TEXT PASSAGE:
══════════════════════════════
JE: That was pretty visionary thinking. You would think somebody living in Perry wouldn’t think about New York or going out with the sophisticated… [4:44]

KK: Listen, I had wonderful wonderful parents.

JE: So then, your father’s name?

KK: (laughter) This is interesting; Kenneth Kenton Kirchner. He was three Ks. After he was born that KKK thing came up in the south but he lived in Oklahoma so that wasn’t a big deal, but that was a little tough for him to deal with, but anyway. He had two brothers. He was a wonderful man too. He grew up in Perry, Oklahoma and he was a high school athlete and smart as could be.

JE: What was his personality, outgoing?

KK: Very outgoing and very hot-tempered. He was pretty tough too. When his temper got ‘em, the fists would fly. He was known as a pretty tough guy. He what’nt a real big man, but at some of the sociable events in Perry, if somebody got out of line and said something to ‘em or something [5:29], they’d be on the floor before they knew it.

JE: Was he a boxer?

KK: He was a self-made boxer, yes. Everybody had a little boxing training in those days. I had a bag hanging in the garage at my folk’s. They all thought you needed to know how to fight a little bit.

JE: Oh, so that was…

KK: Yea, my granddad was a boxer [5:46].

JE: Right.

KK: I’ve got a picture of him in here showing him refereeing back in 1915 here in Tulsa.

JE: Your father’s profession, he was…?

KK: His father was in the real estate business in Perry. So, he learned that profession growing up, but he branched out a little bit. He found a way to subsidize what little he made off the farm out there by buying leases and royalties and minerals. All that sorta thing for oil companies. For instance, he went out to Western Oklahoma at the direction of my granddad. This was during the Dust Bowl days and all these farmers that had staked claims or had land, there was a great drought and they were great trouble making it. So, he was able to buy ten-year leases. This was before any oil or gas activity had hit that area, and he was able to buy ten-year oil and gas leases and half the minerals for a dollar an acre. The farmers were glad to have it because they still had their land to farm on, they’s had the surface, but a lot of them didn’t make it. That’s when a lot of the Okies moved to California.

JE: mhm

KK: And if you recall, Will Rogers said, “When the Okies moved to California, it raised the IQ of both states.” (laughter) Anyway, those drought times helped my dad make a living actually. That’s the way he made his living. He was a lease broker. He traveled a lot. He was gone a lot, but he still…

JE: Did he ever explore and discover oil?

KK: No, he didn’t. He bought a few minerals for himself when he could.

JE: Did you have brothers or sister?

KK: No brothers or sisters, no.

JE: It’s interesting, you’re a fairly tall person. How tall are you?

KK: Well, one time I was six-three. Now, in my old age, I’m about six-two or six-one and a half or something.

JE: Well, you’re right. You’re obviously taller than both your parents.

KK: I am, yes. My mother was a slender tall person, but I probably look more like her than I do my dad. He had a broken nose like mine though. (laughter) I used to have a straight nose, but I had a few collisions there.

JE: So, his broken nose came from…his broken nose came from fights?

KK: Probably so, yes. Mine came from falling off a horse riding bareback and landing on my face. That was the first time I broke it, but there were other times.

Chapter 3 - Dust Bowl

John Erling: You mentioned the Dust Bowl. Do you remember the affects of the Dust Bowl at all?
══════════════════════════════
STORED DATA:
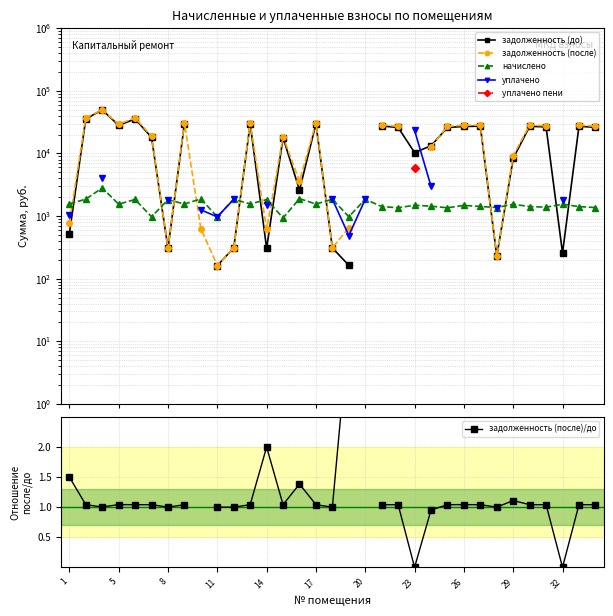

What is the greatest value displayed?

49788.3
══════════════════════════════
ABOUT THIS TASK: Copy the interview word for word, beginning at the words "KK: Well, one" and stopping after "both your parents.". The data comes from a different source than the interview.

RESPONSE TO THIS EXERCISE:
KK: Well, one time I was six-three. Now, in my old age, I’m about six-two or six-one and a half or something.

JE: Well, you’re right. You’re obviously taller than both your parents.